### Work order 1
In the forum thread on KH and GH test kits below, how many drops did the GH test take to change the water from orange to green?
### Work order 2
List every username in the forum thread on KH and GH test kits that appears with a date and time.
### Work order 3
Set down everything in the KH and GH thread from "Thanks for any" down to "trates) are perfect...".

### Reading passage
>>>>
Understanding KH & GH ranges
Today I picked up my first KH & GH test kit. It's an API liquid test kit. I'm not sure I'm performing the test correctly.

For KH it says to put a drop at a time until the water changes to bright yellow. It took my tank water 4 drops so according to the way I'm reading the chart it puts the water at 71.6 ppm which translates to 5 degrees?

For GH it says a drop at a time unril water changes from orange to green. It took 15 drops to go from orange to green and the chart only goes up to 12 drops. Does this mean +400 ppm which translates to 22 degrees plus?

Am I doing this all wrong or do I need to get an easier to understand test kit? Yikes...does mean I'm going to have to go to R/O water?

Thanks for any & all help....kym

aunt kymmie 08-26-2008 11:07 PM

Forgot to mention that my Ph is 7.8. All other parameters (amm, trites & trates) are perfect...

iamntbatman 08-26-2008 11:25 PM

Sorry to say that I can't offer much help. I've never tested any of my water for KH, and I have two bottles of GH tester but I never actually use it. I used it once when I moved my tanks to the new place to make sure the water here wasn't at one of the extremes, but I haven't touched it since. I know, I know, I'm a terrible fishkeeper, but as I don't have any sort of fish that really require the extremes of soft or hard water, I haven't bothered with it. My water is soft enough that my ram and other softwater fish seem to be thriving, but my very quickly growing mystery snail juveniles have no signs of pitting and have some very smooth, colorful shells so I guess I'm in the zone.

aunt kymmie 08-26-2008 11:36 PM

Thanks for the info. Maybe I shouldn't have bothered with the test...ignorance is bliss!

qpc68 08-27-2008 07:13 AM

I have a similar test kit for both KH and GH. It sounds like you performed it right. We must both have very extreme water conditions! My water is relatively soft (GH = 4 dgh) but my KH is through the roof. I think it took 20+ drops! In your case, your water seems to be extremely hard. Whether or not you need to factor this in when considering fish really depends on the fish and where they're coming from.

aunt kymmie 08-27-2008 01:10 PM

Yes, it's all rather confusing to me. My tank has been established for months, all inhabitants are doing very well. I only planted the tank 15 days ago but so far the plants are doing well. I'm not sure if I need to do anything to rectify the hardness issue.
<<<<
### Study material
>>>>
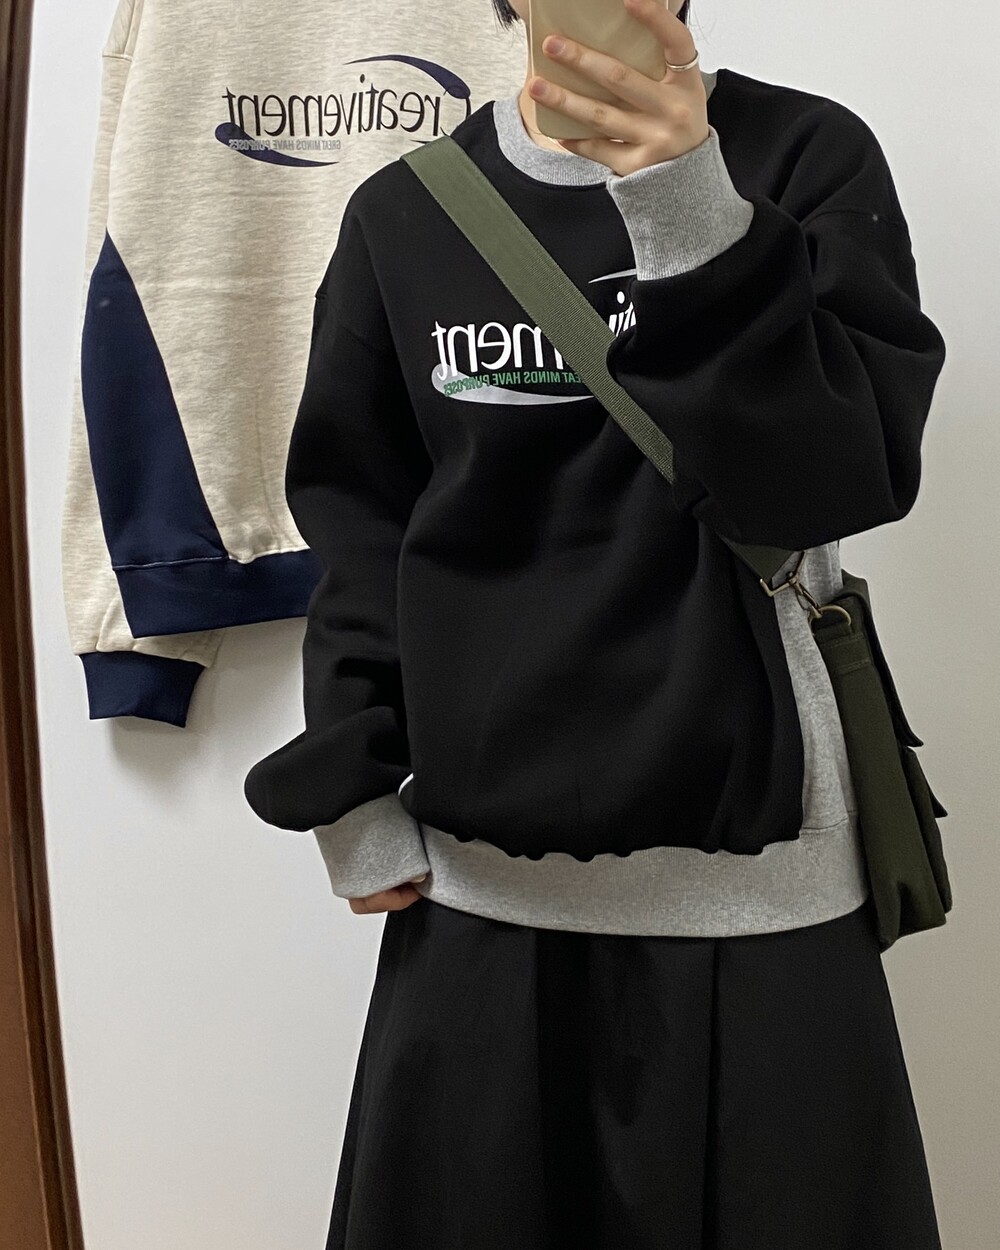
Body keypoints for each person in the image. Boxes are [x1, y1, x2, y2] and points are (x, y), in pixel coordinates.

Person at [243, 0, 948, 1244]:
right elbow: (360, 522)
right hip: (482, 884)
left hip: (764, 880)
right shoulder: (404, 214)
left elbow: (836, 479)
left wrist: (690, 208)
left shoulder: (804, 157)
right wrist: (350, 791)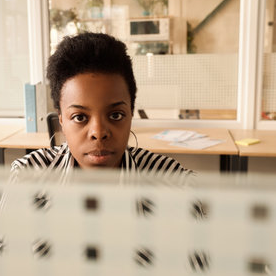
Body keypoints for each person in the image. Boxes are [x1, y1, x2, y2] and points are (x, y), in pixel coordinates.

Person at [11, 32, 193, 183]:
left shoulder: (175, 183)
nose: (98, 132)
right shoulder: (26, 177)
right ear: (61, 121)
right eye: (79, 117)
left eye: (115, 115)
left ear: (130, 113)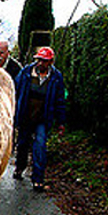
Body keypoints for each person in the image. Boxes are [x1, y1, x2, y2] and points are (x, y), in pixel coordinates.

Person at [13, 46, 66, 191]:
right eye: (39, 60)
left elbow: (60, 100)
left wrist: (61, 122)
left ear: (50, 62)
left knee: (40, 146)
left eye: (44, 61)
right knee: (22, 144)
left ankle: (38, 179)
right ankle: (19, 167)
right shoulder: (25, 73)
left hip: (43, 117)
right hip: (26, 115)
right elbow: (16, 92)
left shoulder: (56, 77)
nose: (41, 63)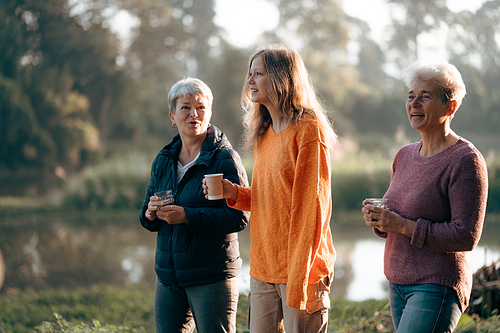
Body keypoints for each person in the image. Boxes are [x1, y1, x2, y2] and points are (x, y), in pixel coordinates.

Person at [204, 44, 338, 333]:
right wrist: (234, 193)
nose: (249, 81)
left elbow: (310, 211)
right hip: (264, 266)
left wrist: (298, 280)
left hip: (301, 270)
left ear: (281, 78)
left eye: (258, 74)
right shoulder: (264, 132)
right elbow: (271, 197)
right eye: (249, 74)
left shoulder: (308, 129)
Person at [362, 61, 488, 333]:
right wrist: (379, 220)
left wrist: (402, 226)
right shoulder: (404, 155)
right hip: (397, 281)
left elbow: (465, 235)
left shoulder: (466, 160)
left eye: (425, 96)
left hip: (437, 283)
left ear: (450, 106)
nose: (414, 103)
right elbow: (395, 214)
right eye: (411, 96)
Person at [139, 77, 249, 333]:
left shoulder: (224, 158)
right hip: (168, 277)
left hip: (211, 275)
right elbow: (145, 219)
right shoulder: (163, 160)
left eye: (201, 107)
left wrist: (187, 216)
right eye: (185, 107)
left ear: (209, 113)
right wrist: (151, 212)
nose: (193, 114)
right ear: (172, 115)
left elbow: (239, 218)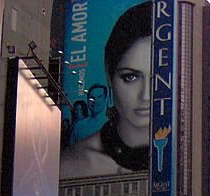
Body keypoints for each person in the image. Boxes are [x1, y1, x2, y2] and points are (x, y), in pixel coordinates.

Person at [60, 2, 152, 177]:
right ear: (109, 76)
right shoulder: (72, 164)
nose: (145, 95)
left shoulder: (187, 164)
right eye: (130, 77)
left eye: (157, 79)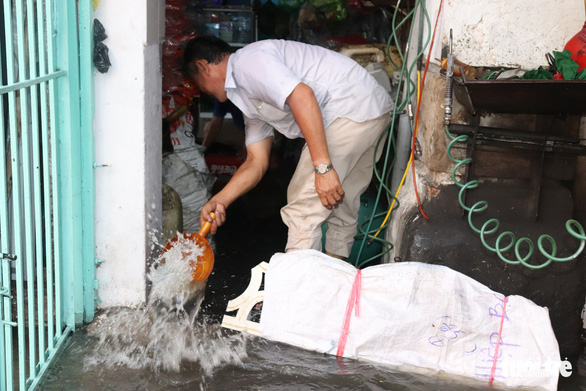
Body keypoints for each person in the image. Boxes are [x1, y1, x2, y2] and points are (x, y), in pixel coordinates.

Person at [184, 36, 393, 259]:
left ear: (202, 66)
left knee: (303, 207)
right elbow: (256, 161)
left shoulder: (248, 63)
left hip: (348, 108)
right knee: (340, 203)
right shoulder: (246, 94)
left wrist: (322, 167)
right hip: (369, 111)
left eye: (198, 85)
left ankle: (300, 288)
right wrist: (220, 200)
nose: (204, 92)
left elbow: (302, 96)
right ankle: (333, 284)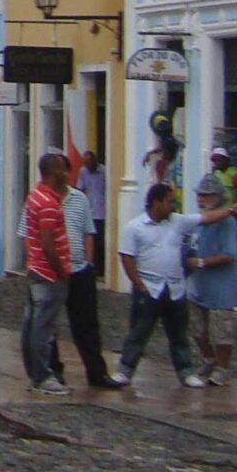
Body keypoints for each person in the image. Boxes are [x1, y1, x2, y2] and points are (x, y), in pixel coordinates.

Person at [109, 184, 205, 388]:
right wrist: (138, 284)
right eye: (170, 201)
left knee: (178, 333)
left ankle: (186, 371)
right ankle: (125, 370)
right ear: (156, 202)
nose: (173, 206)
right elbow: (127, 257)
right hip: (149, 288)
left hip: (174, 288)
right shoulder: (134, 227)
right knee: (139, 332)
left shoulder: (177, 222)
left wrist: (231, 211)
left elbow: (204, 219)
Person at [19, 151, 73, 397]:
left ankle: (34, 373)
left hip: (36, 269)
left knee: (32, 323)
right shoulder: (49, 203)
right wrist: (61, 271)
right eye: (63, 169)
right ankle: (42, 376)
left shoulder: (35, 196)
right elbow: (48, 242)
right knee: (43, 326)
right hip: (48, 273)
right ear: (54, 173)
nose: (67, 173)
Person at [60, 151, 114, 389]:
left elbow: (88, 232)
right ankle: (52, 371)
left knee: (88, 324)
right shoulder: (39, 200)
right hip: (52, 272)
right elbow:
<<<<
### Solution 1
It took 15 drops.

### Solution 2
aunt kymmie, iamntbatman, qpc68

### Solution 3
Thanks for any & all help....kym

aunt kymmie 08-26-2008 11:07 PM

Forgot to mention that my Ph is 7.8. All other parameters (amm, trites & trates) are perfect...